En l’espèce, la société TOYOTA FRANCE FINANCEMENT produit le contrat de location avec option d’achat conclu avec Mme [U] [L] et M. [D] [R] le 30 mars 2023. Il est également justifié de la défaillance des locataires-emprunteurs manifestée notamment par plusieurs mises en demeure à compter du 06 février 2024, préalablement à la résiliation du contrat ;
La société TOYOTA FRANCE FINANCEMENT produit par ailleurs une fiche d’informations précontractuelles européennes normalisées en matière de crédit aux consommateurs reprenant l’ensemble des informations précontractuelles devant être portées à la connaissance de l’emprunteur. Toutefois elle ne justifie pas de l’effectivité de la remise matérielle de cette fiche aux emprunteurs. En effet, elle n’est ni paraphée ni signée de ces derniers. A cet égard on constatera que le seul fait de produire ce document seul, outre le contrat portant signature des emprunteurs et la mention selon laquelle ils reconnaissent avoir préalablement pris connaissance des documents précontractuels sont insuffisants à caractériser la remise effective et préalable de la fiche.
Par conséquent la société TOYOTA FRANCE FINANCEMENT sera déchue de son droit aux intérêts.
Sur les sommes dues
Du fait de la déchéance prononcée, Mme [U] [L] et M. [D] [R] ne sont redevables que des sommes financées (prix au comptant du véhicule 32 790 €) déduction faite de l’ensemble des paiements intervenus à quelque titre que ce soit (2000,01 + 641,78 = 2 641,79 €) et du prix de revente du véhicule financé (23 000 €), soit un solde de 7 148,21 €.

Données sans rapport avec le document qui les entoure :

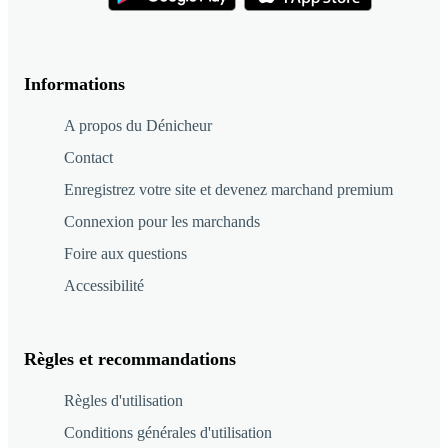
Informations
A propos du Dénicheur
Contact
Enregistrez votre site et devenez marchand premium
Connexion pour les marchands
Foire aux questions
Accessibilité
Règles et recommandations
Règles d'utilisation
Conditions générales d'utilisation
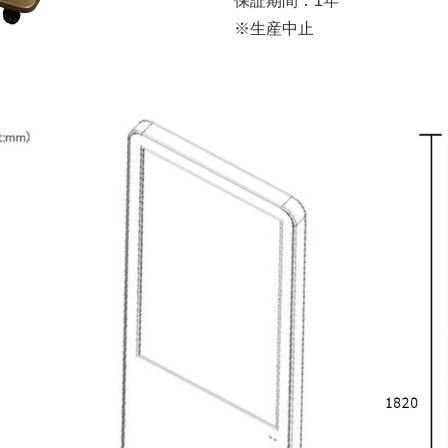
保証期間：1年
※生産中止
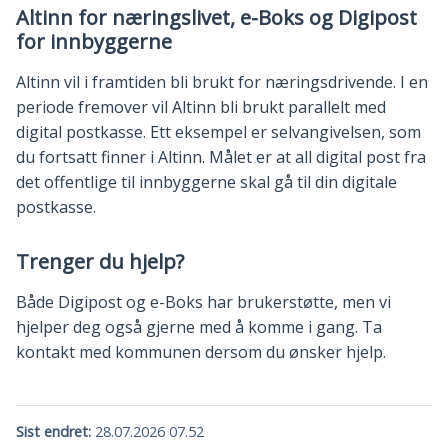
Altinn for næringslivet, e-Boks og Digipost
for innbyggerne
Altinn vil i framtiden bli brukt for næringsdrivende. I en
periode fremover vil Altinn bli brukt parallelt med
digital postkasse. Ett eksempel er selvangivelsen, som
du fortsatt finner i Altinn. Målet er at all digital post fra
det offentlige til innbyggerne skal gå til din digitale
postkasse.
Trenger du hjelp?
Både Digipost og e-Boks har brukerstøtte, men vi
hjelper deg også gjerne med å komme i gang. Ta
kontakt med kommunen dersom du ønsker hjelp.
Sist endret
28.07.2026 07.52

Le demandeur sera débouté de sa demande au titre de l’indemnité de résiliation prévue par le contrat dès lors que cette indemnité est exclue lorsque le prêteur est déchu du droit aux intérêts conformément à l’article L341-8 du code de la consommation.
Bien que déchu de son droit aux intérêts, le prêteur est fondé, en vertu de l’article 1231-6 du code civil, à réclamer à l’emprunteur le paiement des intérêts au taux légal sur le capital restant dû à compter de la mise en demeure, le taux d’intérêt étant majoré de plein-droit deux mois après le caractère exécutoire de la décision de justice.

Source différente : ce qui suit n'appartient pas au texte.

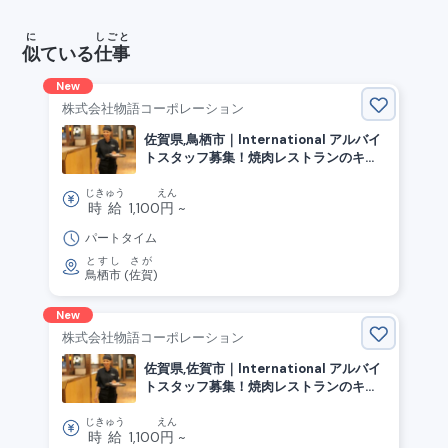
に
しごと
似
ている
仕事
New
株式会社物語コーポレーション
佐賀県,鳥栖市｜International アルバイ
トスタッフ募集！焼肉レストランのキッ
チン・ホール
じきゅう
えん
時給
1,100
円
~
パートタイム
とすし
さが
鳥栖市
(
佐賀
)
New
株式会社物語コーポレーション
佐賀県,佐賀市｜International アルバイ
トスタッフ募集！焼肉レストランのキッ
チン・ホール
じきゅう
えん
時給
1,100
円
~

En l’espèce, les intérêts au taux légal courront à compter du 6 février 2024, date de la première mise en demeure.
Mme [U] [L] et M. [D] [R] seront dès lors condamnés solidairement à payer à la société TOYOTA FRANCE FINANCEMENT la somme totale de 7 148,21 euros.
Sur les autres demandes :
Mme [U] [L] et M. [D] [R] devront supporter la charge des dépens et seront en outre condamnés à payer une somme de 500 euros sur le fondement de l’article 700 du code de procédure civile.
PAR CES MOTIFS
Le juge des contentieux de la protection, statuant publiquement par jugement réputé contradictoire rendu en premier ressort :
DECLARE la société TOYOTA FRANCE FINANCEMENT recevable en son action en paiement ;
PRONONCE la déchéance du droit aux intérêts de la société TOYOTA FRANCE FINANCEMENT au titre du contrat de location avec option d’achat souscrit par Mme [U] [L] et M. [D] [R] le 30 mars 2023 ;
En conséquence CONDAMNE solidairement Mme [U] [L] et M. [D] [R] à payer à la société TOYOTA FRANCE FINANCEMENT la somme de 7 148,21 euros portant intérêt au taux légal à compter du 6 février 2024 ;
CONDAMNE in solidum Mme [U] [L] et M. [D] [R] à payer à la société TOYOTA FRANCE FINANCEMENT la somme de 500,00 euros au titre de l’article 700 du code de procédure civile ;
DÉBOUTE la société TOYOTA FRANCE FINANCEMENT du surplus de ses demandes ;
CONDAMNE in solidum Mme [U] [L] et M. [D] [R] aux dépens ;
RAPPELLE que la présente décision est de droit exécutoire à titre provisoire.
Ainsi prononcé par mise à disposition au greffe le 9 décembre 2025, et signé par le greffier et le juge.